Using the text on pedestrian trajectory data, decide whether each statement agrees with it, answering yes or no and quoting the words of the text that decide it. 1. The time-space diary technique depends on subjects recording their own activities. 2. A tool for efficiently processing trajectory data for human behavior study is already readily available. 3. The visual interface presented is based on ArcGIS desktop.

- Document excerpt:
###
Trajectory Data Analyses for Pedestrian Space-time Activity Study

Summary

A suite of spatiotemporal processing methods are presented to analyze human trajectory data, such as that collected using a GPS device, for the purpose of modeling pedestrian space-time activities.

Abstract

It is well recognized that human movement in the spatial and temporal dimensions has direct influence on disease transmission^1-3. An infectious disease typically spreads via contact between infected and susceptible individuals in their overlapped activity spaces. Therefore, daily mobility-activity information can be used as an indicator to measure exposures to risk factors of infection. However, a major difficulty and thus the reason for paucity of studies of infectious disease transmission at the micro scale arise from the lack of detailed individual mobility data. Previously in transportation and tourism research detailed space-time activity data often relied on the time-space diary technique, which requires subjects to actively record their activities in time and space. This is highly demanding for the participants and collaboration from the participants greatly affects the quality of data⁴.

Modern technologies such as GPS and mobile communications have made possible the automatic collection of trajectory data. The data collected, however, is not ideal for modeling human space-time activities, limited by the accuracies of existing devices. There is also no readily available tool for efficient processing of the data for human behavior study. We present here a suite of methods and an integrated ArcGIS desktop-based visual interface for the pre-processing and spatiotemporal analyses of trajectory data. We provide examples of how such processing may be used to model human space-time activities, especially with error-rich pedestrian trajectory data, that could be useful in public health studies such as infectious disease transmission modeling.
###
- Entries provided:
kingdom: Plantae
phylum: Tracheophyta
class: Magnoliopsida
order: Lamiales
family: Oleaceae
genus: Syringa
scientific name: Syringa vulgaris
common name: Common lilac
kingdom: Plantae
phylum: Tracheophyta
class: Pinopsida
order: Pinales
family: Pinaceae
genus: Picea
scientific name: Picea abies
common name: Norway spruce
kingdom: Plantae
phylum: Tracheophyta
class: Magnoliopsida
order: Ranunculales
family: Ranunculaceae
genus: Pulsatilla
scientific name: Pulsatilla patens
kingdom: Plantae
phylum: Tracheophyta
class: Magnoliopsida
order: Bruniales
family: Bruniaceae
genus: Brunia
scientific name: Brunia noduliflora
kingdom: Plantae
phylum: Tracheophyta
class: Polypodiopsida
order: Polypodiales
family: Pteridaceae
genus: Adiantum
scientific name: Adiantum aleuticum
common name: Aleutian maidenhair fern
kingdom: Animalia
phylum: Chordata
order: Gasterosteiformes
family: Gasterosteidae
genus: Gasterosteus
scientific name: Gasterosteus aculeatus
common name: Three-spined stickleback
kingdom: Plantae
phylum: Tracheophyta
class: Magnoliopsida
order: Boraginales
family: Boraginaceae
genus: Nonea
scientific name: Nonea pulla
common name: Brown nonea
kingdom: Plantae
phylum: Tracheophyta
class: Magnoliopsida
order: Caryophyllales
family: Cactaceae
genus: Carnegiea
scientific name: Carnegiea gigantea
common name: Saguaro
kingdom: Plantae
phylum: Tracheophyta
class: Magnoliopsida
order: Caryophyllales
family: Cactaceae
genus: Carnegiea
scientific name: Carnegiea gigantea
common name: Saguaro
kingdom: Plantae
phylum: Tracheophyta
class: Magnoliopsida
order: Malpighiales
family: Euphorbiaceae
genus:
###
- Output below:
1. Yes: "which requires subjects to actively record their activities in time and space"
2. No: "There is also no readily available tool for efficient processing of the data for human behavior study."
3. Yes: "an integrated ArcGIS desktop-based visual interface"